Task details
Write out every item below word for word, leaving out the pictures.

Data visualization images
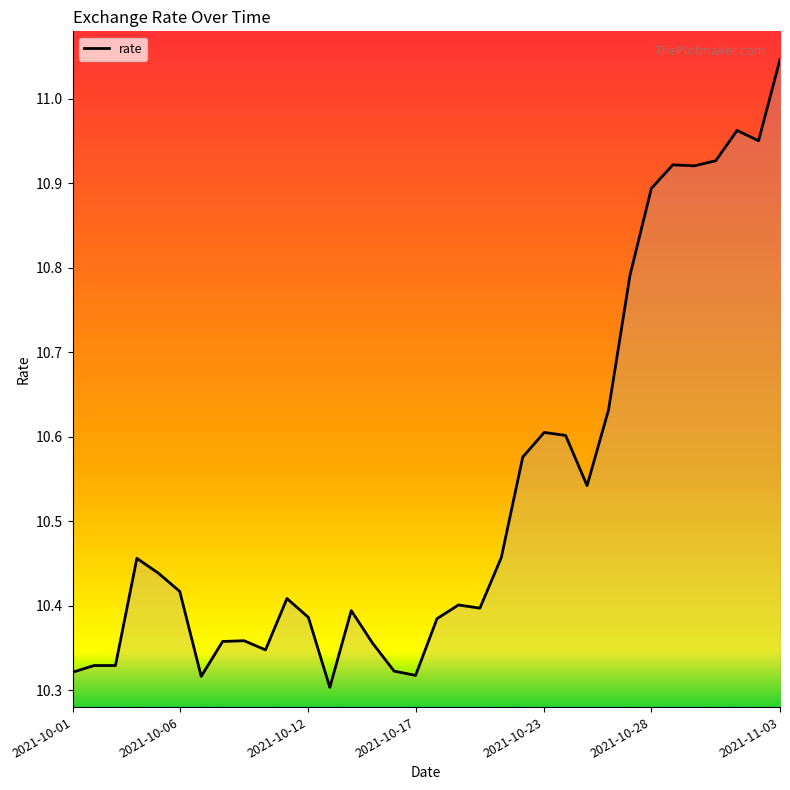

What is the difference between the maximum and minimum values?

0.7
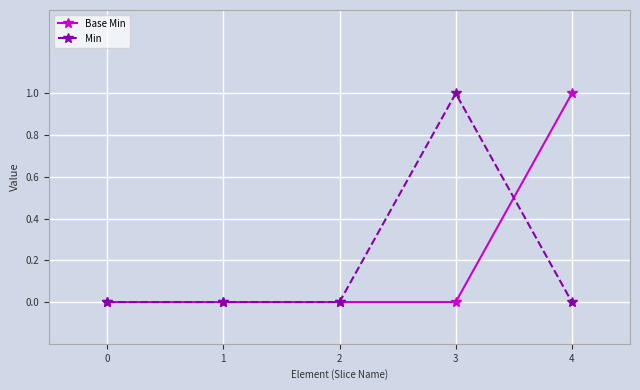

The Base Min series shows 1 at 1. True or false?

False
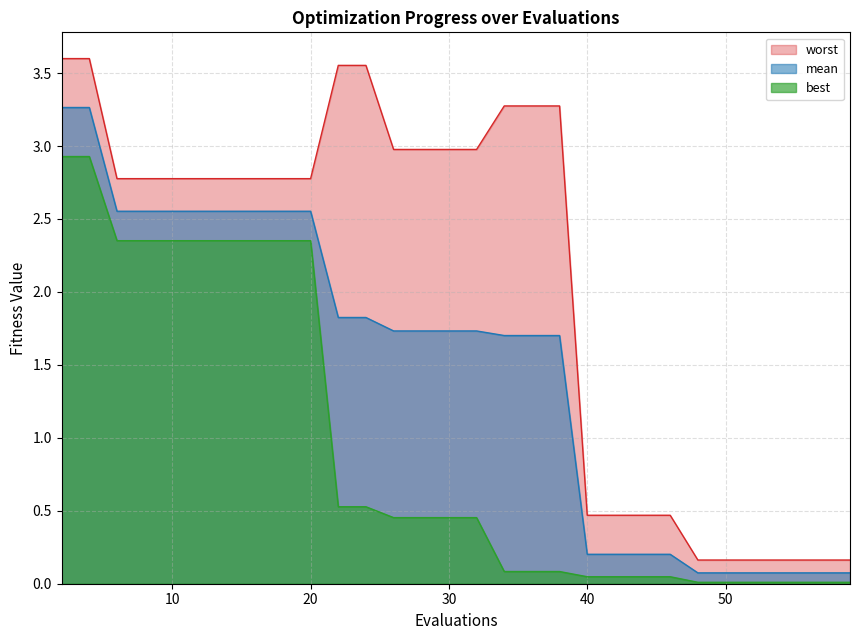

True or false: worst has more than 2 interior local peaks.

False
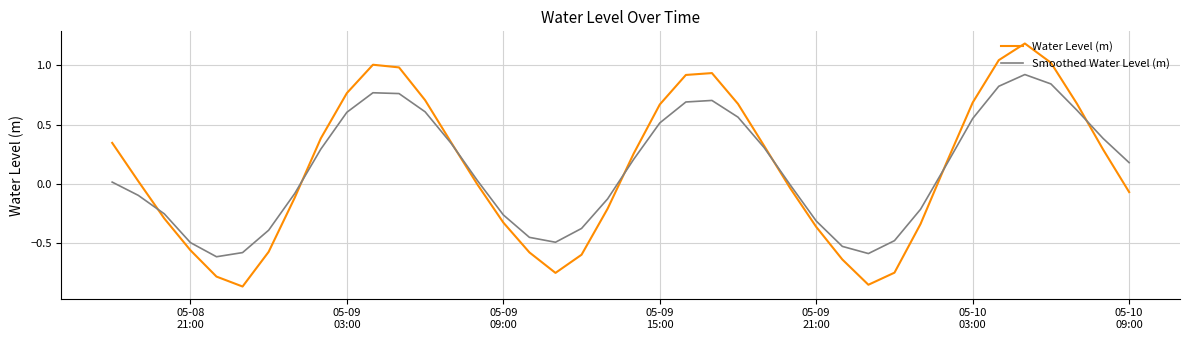

Is this an area chart (filled region under the line)?

No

Answer box
What is the difference between the maximum and minimum values?

0.7

The Base Min series shows 1 at 1. True or false?

False

True or false: worst has more than 2 interior local peaks.

False

Is this an area chart (filled region under the line)?

No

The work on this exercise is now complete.